ACTION ITEM
Once the line with "Language services, such" is found in the entries below, print it and each following line exactly, stopping after the line with "by mail at: Nondiscrimination"; print nothing else.

Transcribed page contents
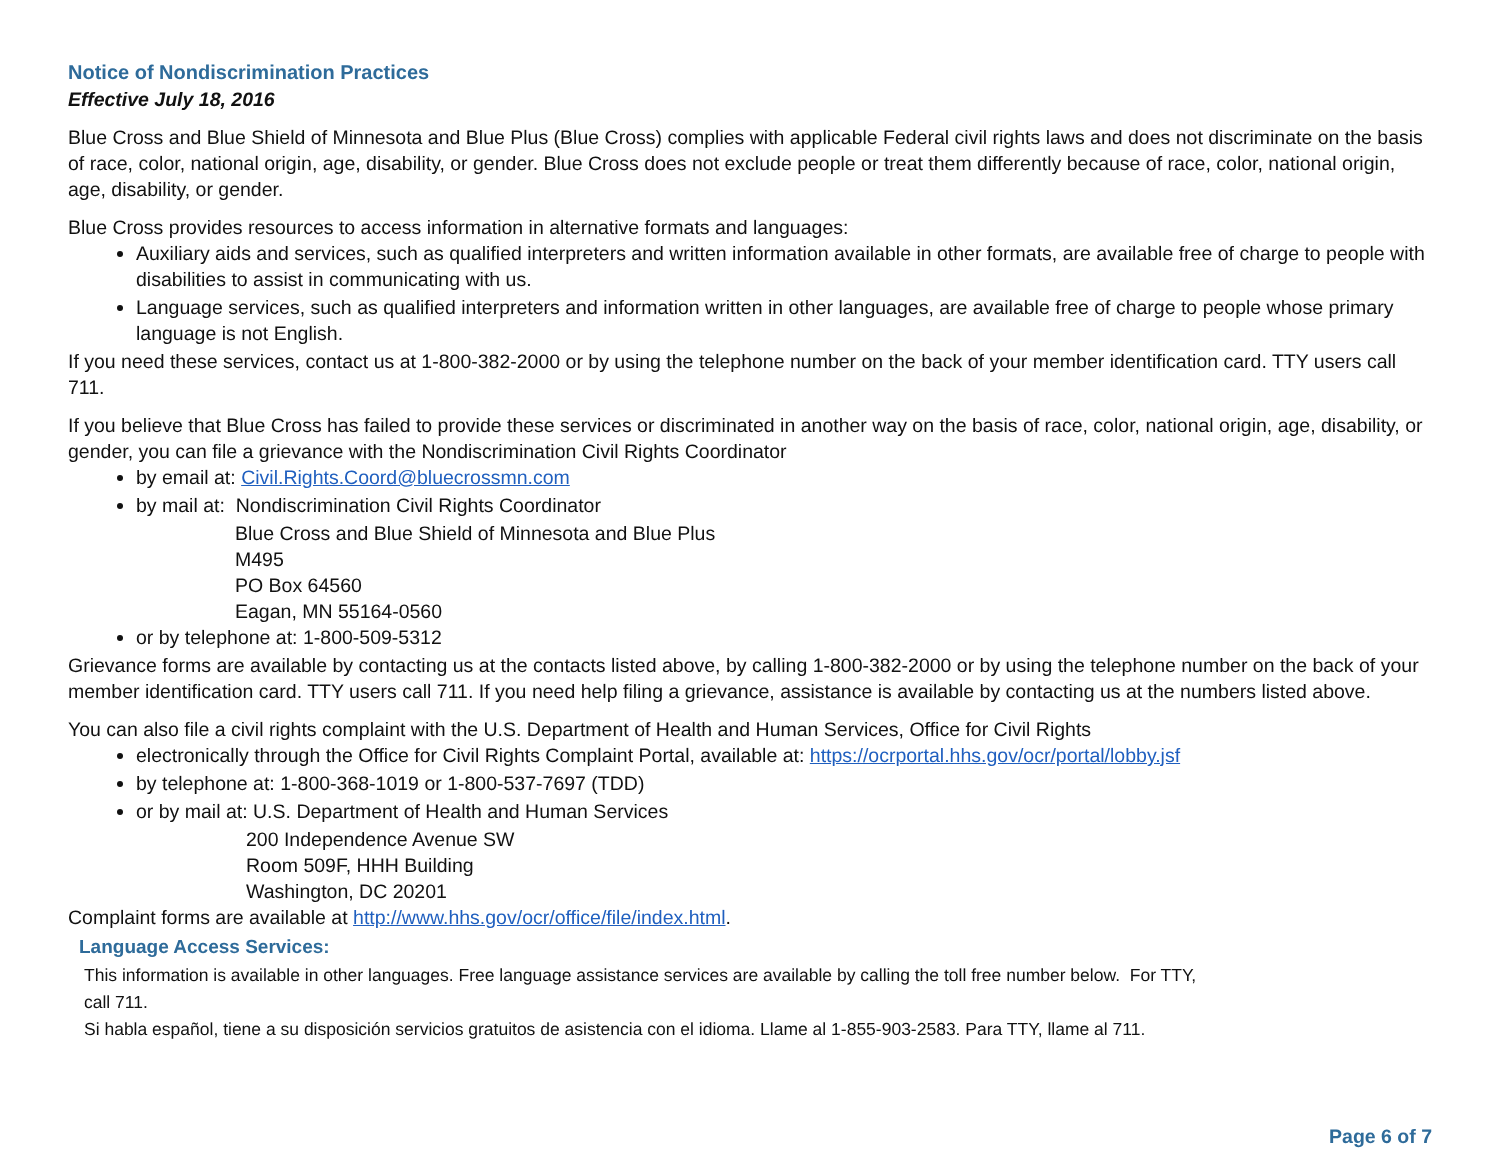Notice of Nondiscrimination Practices
Effective July 18, 2016
Blue Cross and Blue Shield of Minnesota and Blue Plus (Blue Cross) complies with applicable Federal civil rights laws and does not discriminate on the basis of race, color, national origin, age, disability, or gender. Blue Cross does not exclude people or treat them differently because of race, color, national origin, age, disability, or gender.
Blue Cross provides resources to access information in alternative formats and languages:
Auxiliary aids and services, such as qualified interpreters and written information available in other formats, are available free of charge to people with disabilities to assist in communicating with us.
Language services, such as qualified interpreters and information written in other languages, are available free of charge to people whose primary language is not English.
If you need these services, contact us at 1-800-382-2000 or by using the telephone number on the back of your member identification card. TTY users call 711.
If you believe that Blue Cross has failed to provide these services or discriminated in another way on the basis of race, color, national origin, age, disability, or gender, you can file a grievance with the Nondiscrimination Civil Rights Coordinator
by email at: Civil.Rights.Coord@bluecrossmn.com
by mail at: Nondiscrimination Civil Rights Coordinator
Blue Cross and Blue Shield of Minnesota and Blue Plus
M495
PO Box 64560
Eagan, MN 55164-0560
or by telephone at: 1-800-509-5312
Grievance forms are available by contacting us at the contacts listed above, by calling 1-800-382-2000 or by using the telephone number on the back of your member identification card. TTY users call 711. If you need help filing a grievance, assistance is available by contacting us at the numbers listed above.
You can also file a civil rights complaint with the U.S. Department of Health and Human Services, Office for Civil Rights
electronically through the Office for Civil Rights Complaint Portal, available at: https://ocrportal.hhs.gov/ocr/portal/lobby.jsf
by telephone at: 1-800-368-1019 or 1-800-537-7697 (TDD)
or by mail at: U.S. Department of Health and Human Services
200 Independence Avenue SW
Room 509F, HHH Building
Washington, DC 20201
Complaint forms are available at http://www.hhs.gov/ocr/office/file/index.html.
Language Access Services:
This information is available in other languages. Free language assistance services are available by calling the toll free number below. For TTY,
call 711.
Si habla español, tiene a su disposición servicios gratuitos de asistencia con el idioma. Llame al 1-855-903-2583. Para TTY, llame al 711.
Page 6 of 7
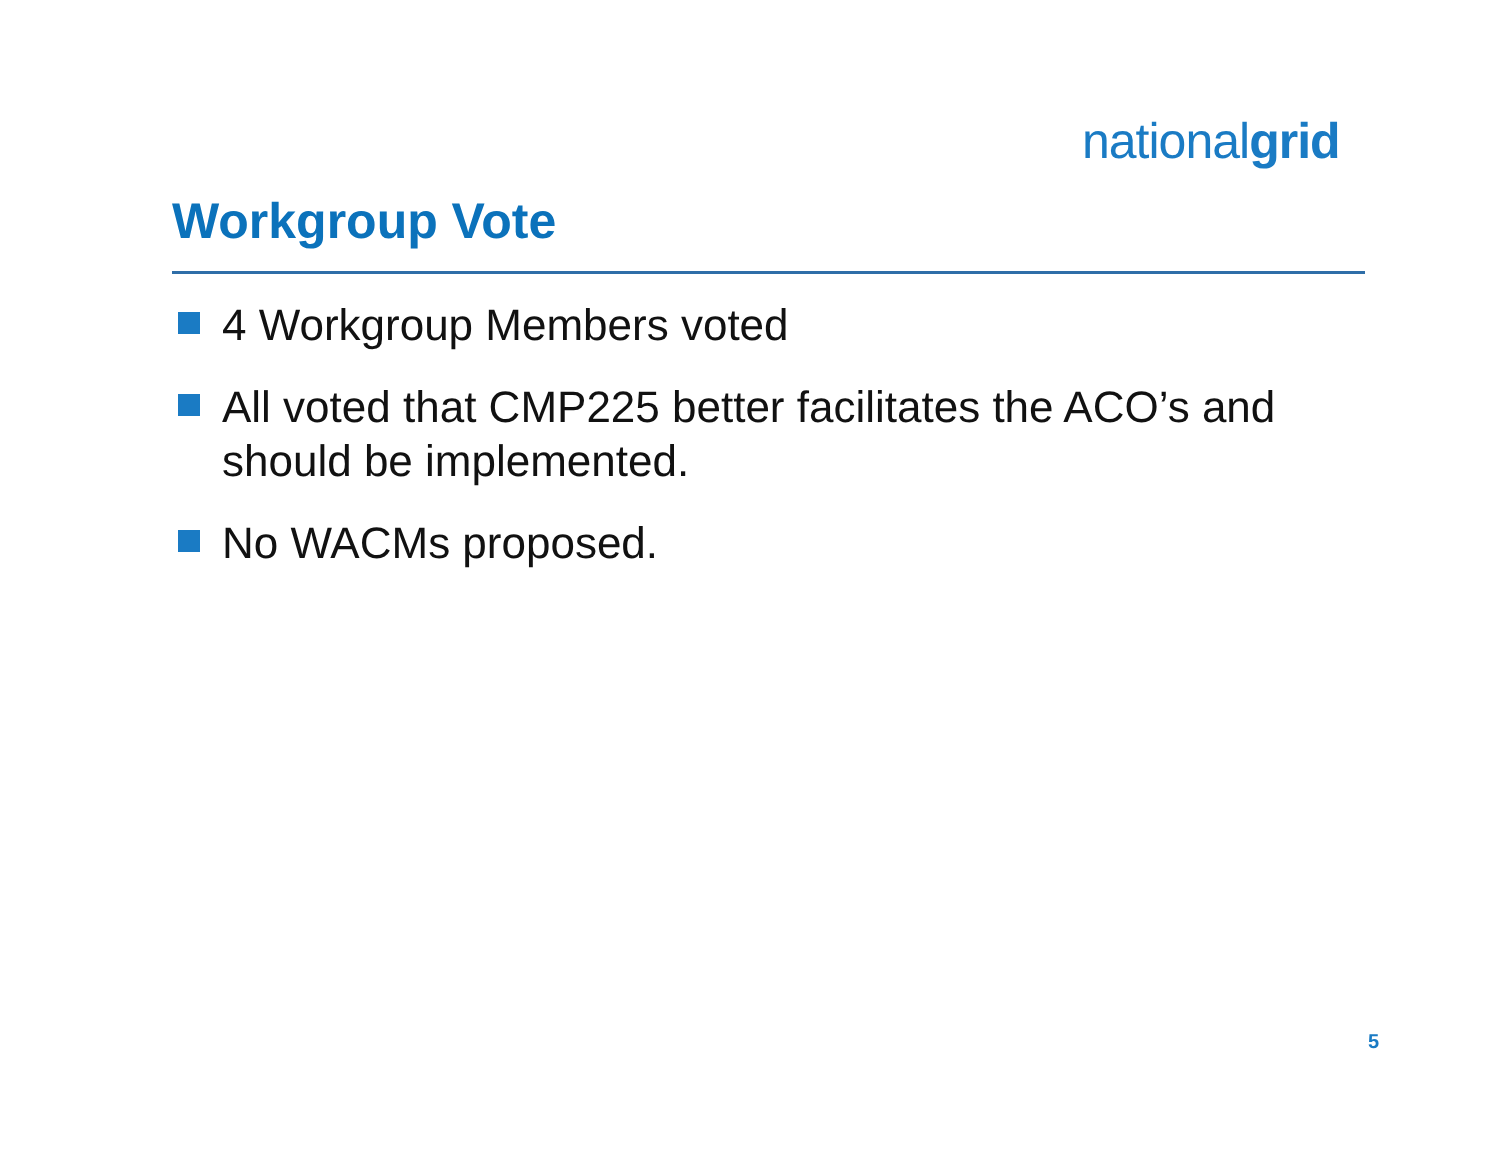nationalgrid
Workgroup Vote
4 Workgroup Members voted
All voted that CMP225 better facilitates the ACO’s and should be implemented.
No WACMs proposed.
5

SOLVED PROBLEM
Language services, such as qualified interpreters and information written in other languages, are available free of charge to people whose primary language is not English.
If you need these services, contact us at 1-800-382-2000 or by using the telephone number on the back of your member identification card. TTY users call 711.
If you believe that Blue Cross has failed to provide these services or discriminated in another way on the basis of race, color, national origin, age, disability, or gender, you can file a grievance with the Nondiscrimination Civil Rights Coordinator
by email at: Civil.Rights.Coord@bluecrossmn.com
by mail at: Nondiscrimination Civil Rights Coordinator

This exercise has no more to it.